655 F.2d at 862 (emphasis in original). Similarly, § 3210(a) of the Act comes within the requirements of Roe v. Wade and Ashcroft.
I conclude, therefore, that the plaintiffs have failed to show a likelihood of success on the merits of their claim that the criminal penalties provision of the Act is unconstitutional.
XI. CHOICE OF ABORTION TECHNIQUE -- § 3210(b)
Section 3210(b) provides with respect to abortions after viability that the physician must select the technique which provides "the best opportunity for the unborn child to be aborted alive unless, in the good faith judgment of the physician, that method or technique would present a significantly greater medical risk to the life or health of the pregnant woman than would another available method or technique."
Plaintiffs contend that this provision is unconstitutionally vague. I disagree. None of the concepts would be foreign to the physicians upon whom the requirements of this section fall. Physicians are called upon daily to assess probabilities and degrees of risk whenever there are two or more procedures from which they can chose to treat a patient. Section 3210(b) requires no more than the usual exercise of medical judgment.
I am also unpersuaded that an ambiguity exists between the terms born alive and viable which would lead physicians to use the mandated technique at an early stage of pregnancy. The caption of this section of the Act is "Abortion after viability." The provisions of this section clearly are only intended to apply after viability and not at the earlier stages hypothesized by the plaintiffs.
Plaintiffs also contend that this provision violates the substantive law enunciated in Roe v. Wade, 410 U.S. 113, 35 L. Ed. 2d 147, 93 S. Ct. 705 (1973). The plaintiffs interpret the word "significantly" in the phrase "significantly greater risk" as being a comparative term, indicative of degree. Thus, plaintiffs argue that this section requires a woman in the third trimester of pregnancy to accept some additional risk so long as it is not significant. The plaintiffs contend that this is inconsistent with Roe v. Wade which held that an abortion could not be prohibited even in the third trimester if necessary to preserve the health or life of the woman.
The court in Ashcroft upheld a provision similar to § 3210(b).
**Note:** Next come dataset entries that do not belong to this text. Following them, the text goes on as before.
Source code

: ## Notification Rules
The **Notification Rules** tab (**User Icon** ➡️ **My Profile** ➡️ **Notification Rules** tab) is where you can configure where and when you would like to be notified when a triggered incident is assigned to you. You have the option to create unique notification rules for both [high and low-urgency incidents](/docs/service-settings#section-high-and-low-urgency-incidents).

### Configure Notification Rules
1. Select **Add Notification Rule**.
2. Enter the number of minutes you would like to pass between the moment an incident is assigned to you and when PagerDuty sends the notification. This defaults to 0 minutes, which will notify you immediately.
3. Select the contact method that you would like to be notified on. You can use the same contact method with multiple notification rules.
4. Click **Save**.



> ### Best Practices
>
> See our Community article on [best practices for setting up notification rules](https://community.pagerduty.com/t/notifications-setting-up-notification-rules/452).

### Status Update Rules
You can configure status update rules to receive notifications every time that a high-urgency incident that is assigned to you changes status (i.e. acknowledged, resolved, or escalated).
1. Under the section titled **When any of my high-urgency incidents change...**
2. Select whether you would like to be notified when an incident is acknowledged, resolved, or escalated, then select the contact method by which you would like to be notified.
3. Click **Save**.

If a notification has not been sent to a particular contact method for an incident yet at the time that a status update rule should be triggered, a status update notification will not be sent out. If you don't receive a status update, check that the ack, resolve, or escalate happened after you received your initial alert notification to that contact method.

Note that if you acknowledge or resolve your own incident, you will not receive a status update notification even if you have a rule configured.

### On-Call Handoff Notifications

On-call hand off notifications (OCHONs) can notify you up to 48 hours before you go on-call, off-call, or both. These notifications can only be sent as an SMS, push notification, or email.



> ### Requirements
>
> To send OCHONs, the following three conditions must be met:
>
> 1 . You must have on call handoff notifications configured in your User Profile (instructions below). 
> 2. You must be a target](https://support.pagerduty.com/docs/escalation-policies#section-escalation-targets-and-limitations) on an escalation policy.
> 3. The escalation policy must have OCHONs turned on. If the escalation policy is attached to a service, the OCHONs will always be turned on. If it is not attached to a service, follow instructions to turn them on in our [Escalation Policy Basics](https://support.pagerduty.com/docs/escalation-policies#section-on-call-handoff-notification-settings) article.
The Ashcroft court stated:
If the risk to the woman from the 'fetal survival method' is greater than the risk to her from alternative methods, the physician may choose an alternative. Implicitly, if the risk to the woman from the fetal survival method is less than or equal to the risk to her from available alternative methods, the physician must use the fetal survival method. Given the precision of this balance, the question is not whether the statute is vague, but whether the woman's constitutional rights are violated by a requirement that a fetal survival method must be used whenever the risks to the woman with that method are less than or equal to the risk from other possible methods.